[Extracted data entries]
+--

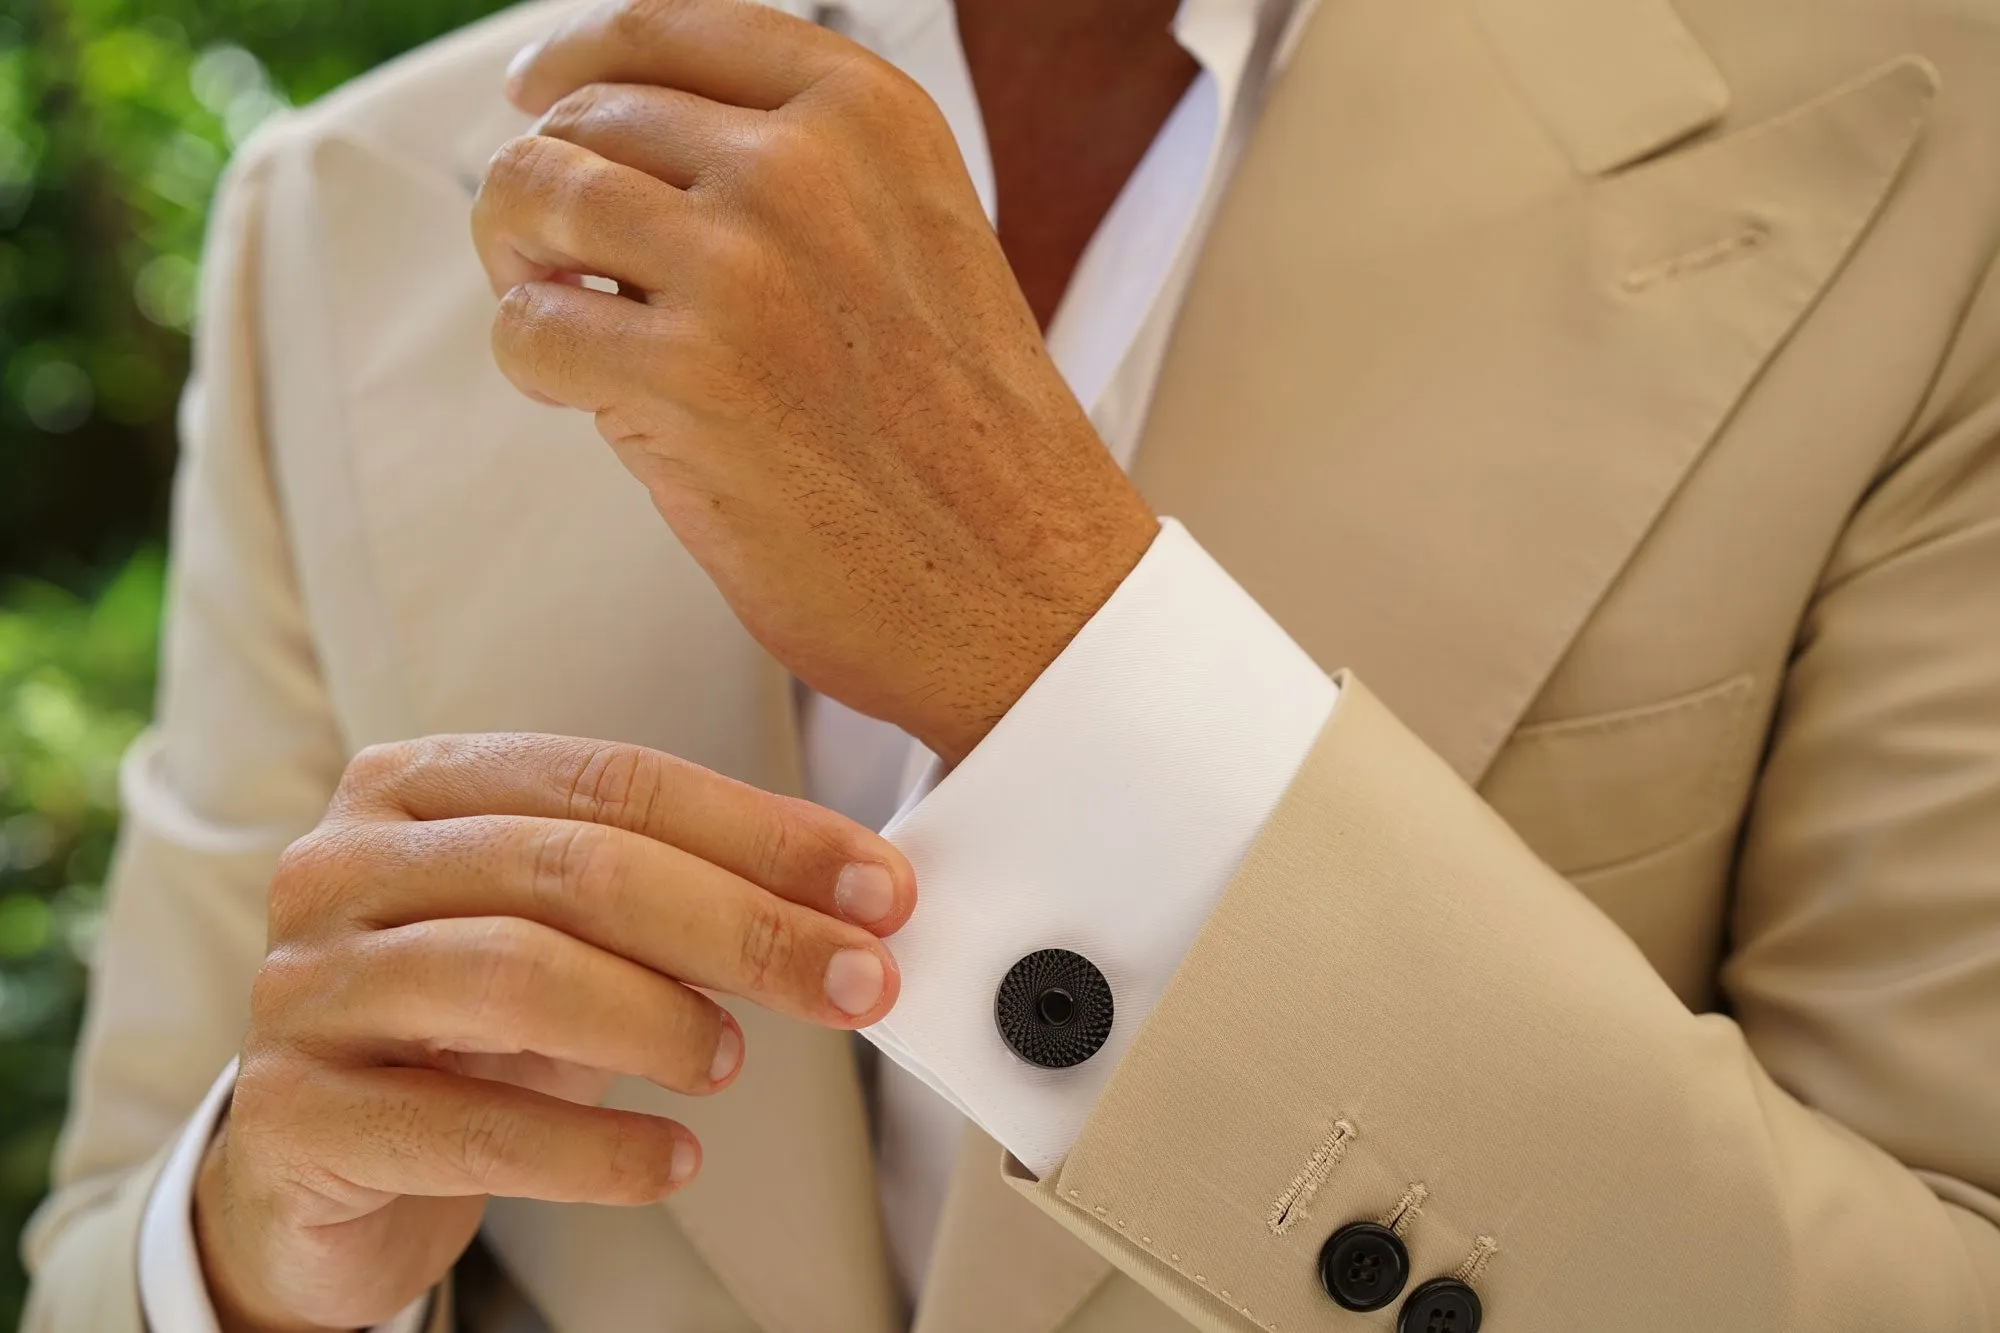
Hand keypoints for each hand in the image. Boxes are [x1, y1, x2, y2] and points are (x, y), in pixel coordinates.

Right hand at [195, 734, 911, 1331]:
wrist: (323, 1166)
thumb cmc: (467, 1028)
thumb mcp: (569, 937)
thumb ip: (679, 898)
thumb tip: (849, 904)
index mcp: (419, 784)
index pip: (615, 782)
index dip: (762, 834)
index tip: (877, 889)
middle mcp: (345, 864)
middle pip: (577, 869)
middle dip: (743, 926)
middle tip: (853, 980)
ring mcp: (305, 986)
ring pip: (517, 976)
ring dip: (660, 1022)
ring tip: (729, 1063)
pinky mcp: (290, 1113)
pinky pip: (469, 1126)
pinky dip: (595, 1150)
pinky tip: (670, 1161)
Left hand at [473, 0, 1158, 765]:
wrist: (1023, 580)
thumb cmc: (964, 434)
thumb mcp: (911, 237)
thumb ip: (797, 171)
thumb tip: (625, 145)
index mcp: (866, 115)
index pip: (666, 29)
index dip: (577, 63)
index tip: (541, 96)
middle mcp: (801, 167)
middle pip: (581, 117)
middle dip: (547, 190)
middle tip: (554, 261)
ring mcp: (740, 267)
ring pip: (530, 196)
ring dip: (519, 264)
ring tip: (563, 320)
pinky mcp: (686, 378)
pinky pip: (526, 328)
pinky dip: (533, 363)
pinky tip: (590, 395)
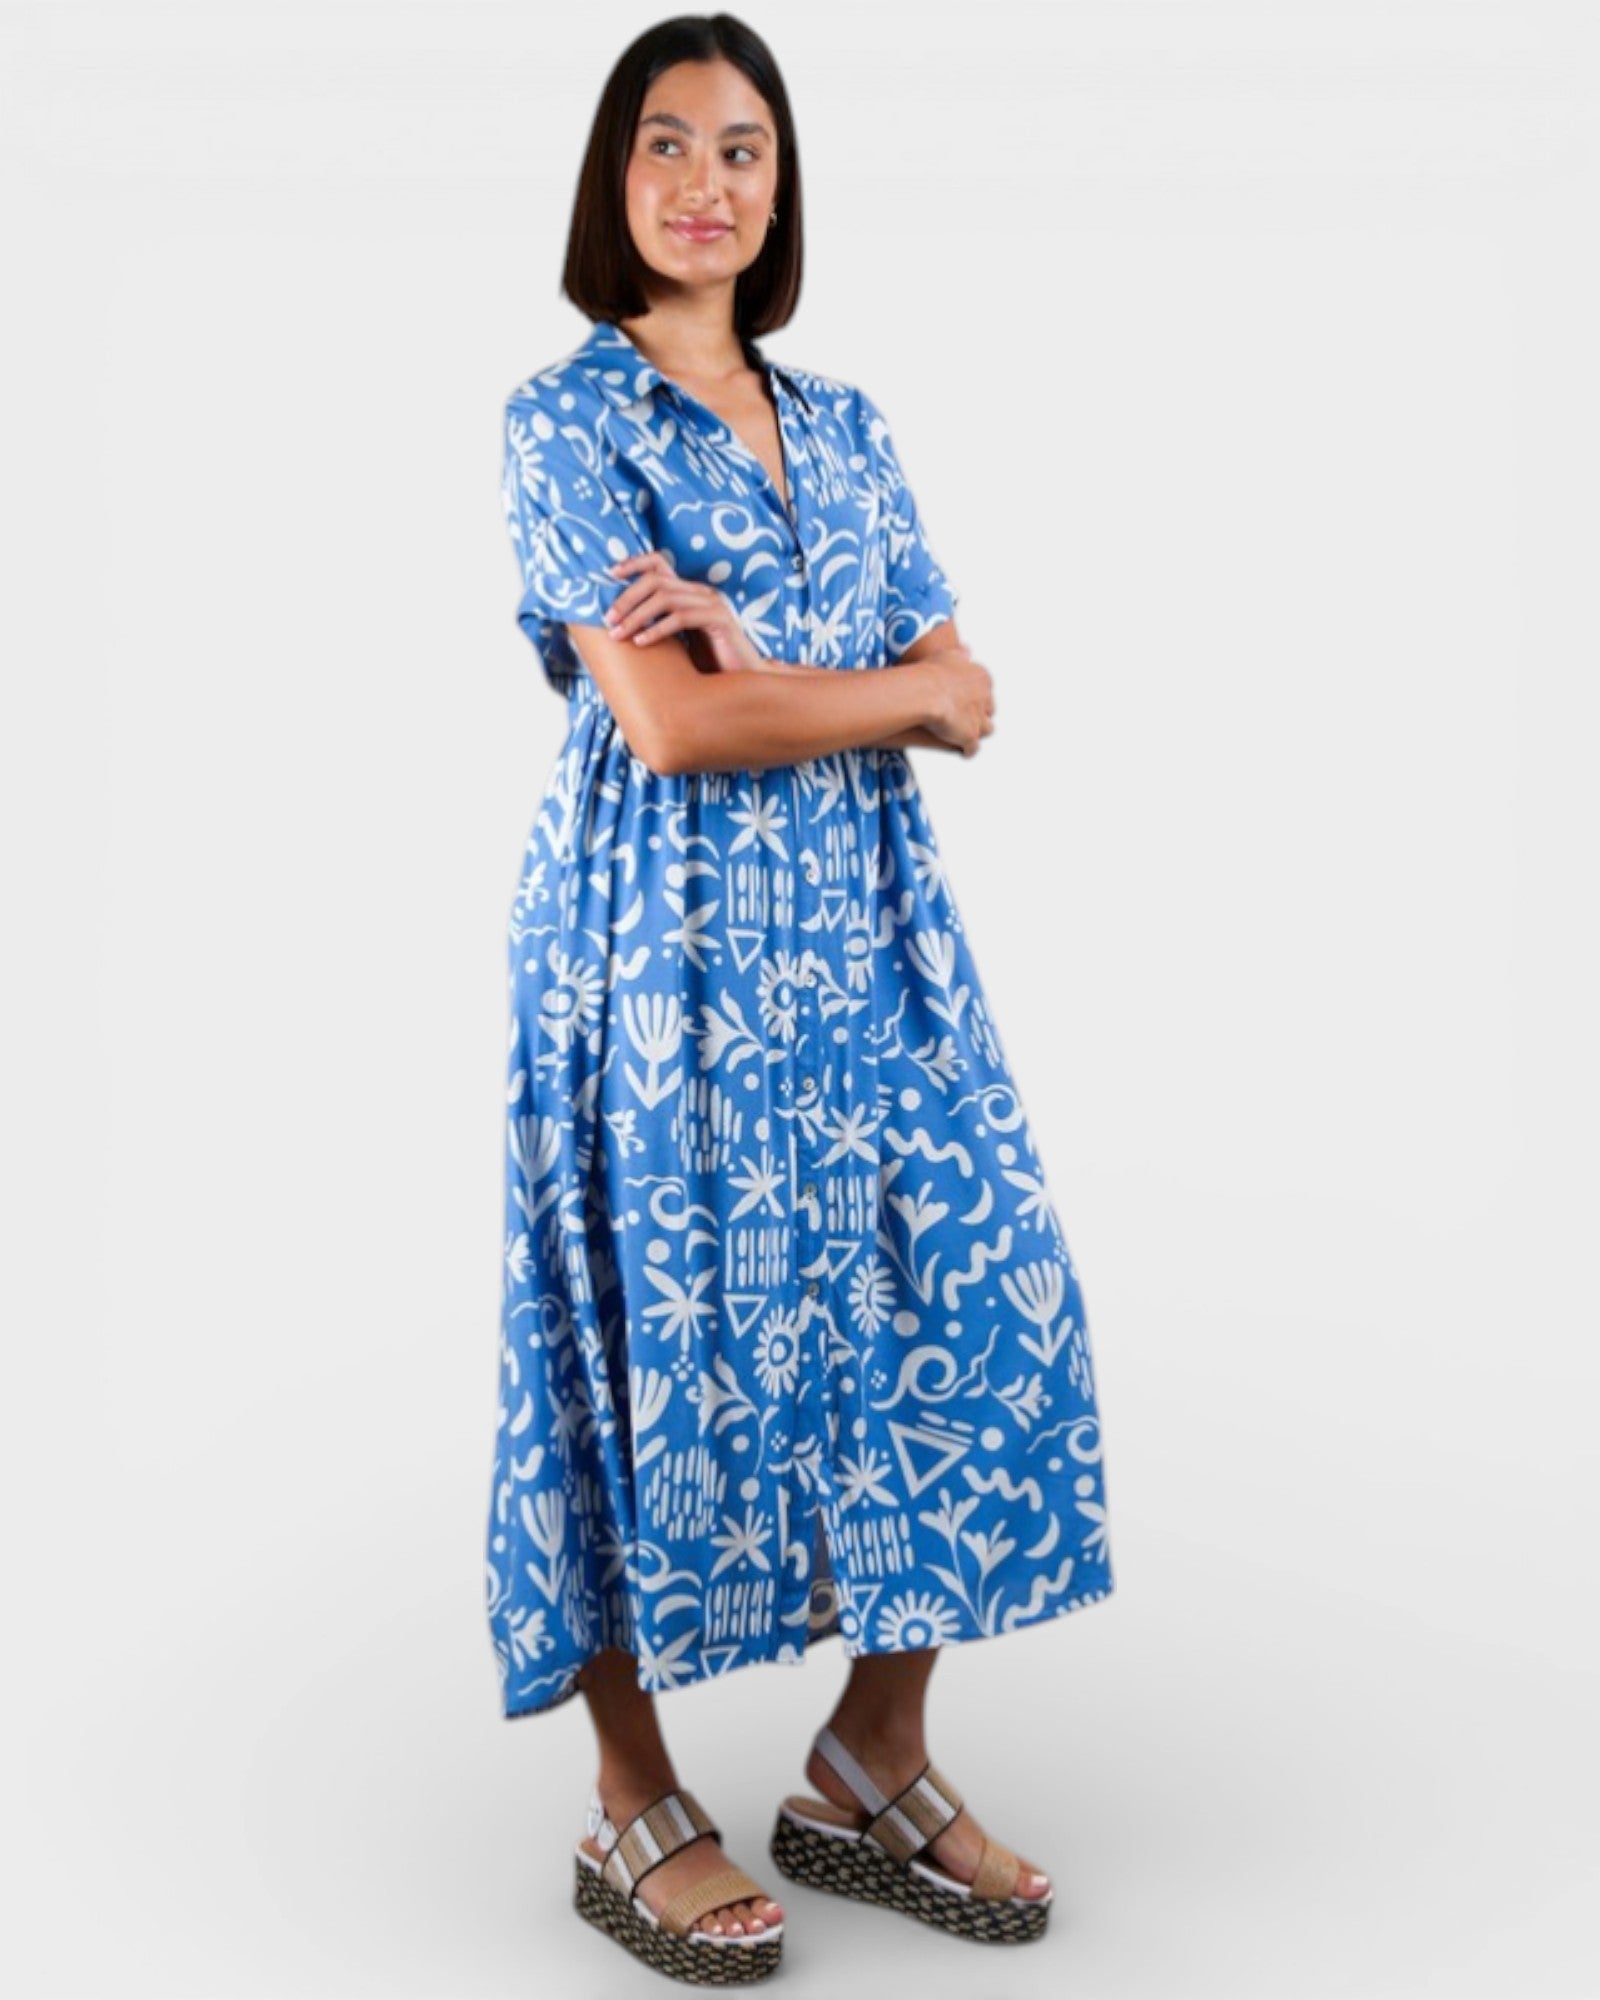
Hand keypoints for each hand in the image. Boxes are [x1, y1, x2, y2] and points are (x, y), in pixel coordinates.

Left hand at [603, 553, 763, 673]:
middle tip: (608, 620)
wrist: (745, 683)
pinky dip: (657, 629)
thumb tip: (619, 625)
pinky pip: (682, 618)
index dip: (634, 563)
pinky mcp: (720, 621)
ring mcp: (713, 604)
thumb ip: (658, 626)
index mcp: (691, 593)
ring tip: (618, 635)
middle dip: (627, 598)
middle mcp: (702, 593)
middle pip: (656, 580)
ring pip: (665, 598)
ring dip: (636, 616)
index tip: (610, 574)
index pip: (659, 563)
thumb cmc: (709, 666)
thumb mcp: (679, 642)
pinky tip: (642, 643)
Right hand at [915, 644, 996, 757]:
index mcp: (983, 679)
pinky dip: (968, 750)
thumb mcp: (948, 654)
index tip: (963, 699)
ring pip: (986, 729)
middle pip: (989, 709)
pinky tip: (962, 751)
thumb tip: (967, 650)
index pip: (985, 690)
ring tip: (965, 735)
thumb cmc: (930, 671)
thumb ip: (960, 654)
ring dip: (977, 731)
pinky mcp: (970, 736)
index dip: (974, 696)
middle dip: (979, 713)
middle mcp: (986, 698)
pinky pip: (972, 748)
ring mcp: (979, 719)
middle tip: (965, 717)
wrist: (924, 692)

+--

Directions for this task = Write the entries above out in full, exactly, with no images.

Output of the exercise =
Hand keypoints for each hand in the image. Boxes are [x1, y1, x2, y2] and points are (x, y), in pixel coordinates.

Right hand at [195, 734, 911, 1331]:
wrist: (323, 1166)
thumb cmc: (467, 1028)
thumb mcp: (569, 937)
thumb ip: (679, 898)
thumb tip: (849, 904)
index mcp: (419, 784)
index pip: (615, 782)
index dip: (762, 834)
index tip: (877, 889)
middle mcp: (345, 864)
middle pip: (577, 869)
middle dip: (743, 926)
middle tip: (853, 980)
ring mcp: (305, 986)
ring pip: (517, 976)
ring dip: (660, 1022)
ring tip: (729, 1063)
pinky mcp: (290, 1113)
pinky pip: (469, 1126)
pinky dip: (595, 1150)
pinky tip: (670, 1161)
Left hand at [473, 0, 1158, 765]:
wrist: (1023, 580)
thumb cmc: (964, 434)
thumb mcp: (911, 237)
thumb ip: (797, 171)
thumb tip: (625, 145)
index mcp: (866, 115)
index pip: (666, 29)
index dip: (577, 63)
index tip: (541, 96)
middle mcp: (801, 167)
middle pip: (581, 117)
middle dip: (547, 190)
middle tip: (554, 261)
ring mcp: (740, 267)
ring pip: (530, 196)
ring dip: (519, 264)
ring tip: (563, 320)
pinky mcp: (686, 378)
pinky pip: (526, 328)
pinky dip: (533, 363)
pinky tip: (590, 395)
Hand keypoints for each hand in the image. Boxes are [x1, y1, x2, y2] and points are (x, y), in pixel coordinates.

Left hand at [603, 553, 763, 673]:
middle tip: (608, 620)
wrist: (745, 683)
pinky dip: (657, 629)
thumb tip: (619, 625)
pinky pip: (682, 618)
index dip: (634, 563)
pinky mcp: (720, 621)
ring mcp: (713, 604)
thumb ip: (658, 626)
index mcp: (691, 593)
ring tip: (618, 635)
middle dip: (627, 598)
middle mcp: (702, 593)
middle pip: (656, 580)
ring pip: (665, 598)
ring dip: (636, 616)
index tip: (610, 574)
index pip: (659, 563)
thumb cmc: (709, 666)
thumb mcp: (679, 642)
pinky tip: (642, 643)
Right hand at [915, 644, 996, 757]:
index mcp: (983, 679)
pinky dip: (968, 750)
thumb mcp: (948, 654)
index tip: (963, 699)
ring pip: (986, 729)
middle pip: (989, 709)
pinky tip: (962, 751)
thumb tip: (967, 650)
index pip: (985, 690)
ring tip: (965, 735)
thumb cmc: (930, 671)
thumb ip: (960, 654)
ring dip: (977, 731)
pinky mcp: (970, 736)
index dip: (974, 696)
middle dip: (979, 713)
middle mcp: (986, 698)
pinky pip: (972, 748)
ring mcp: (979, 719)
middle tip: (965, 717)
wrist: (924, 692)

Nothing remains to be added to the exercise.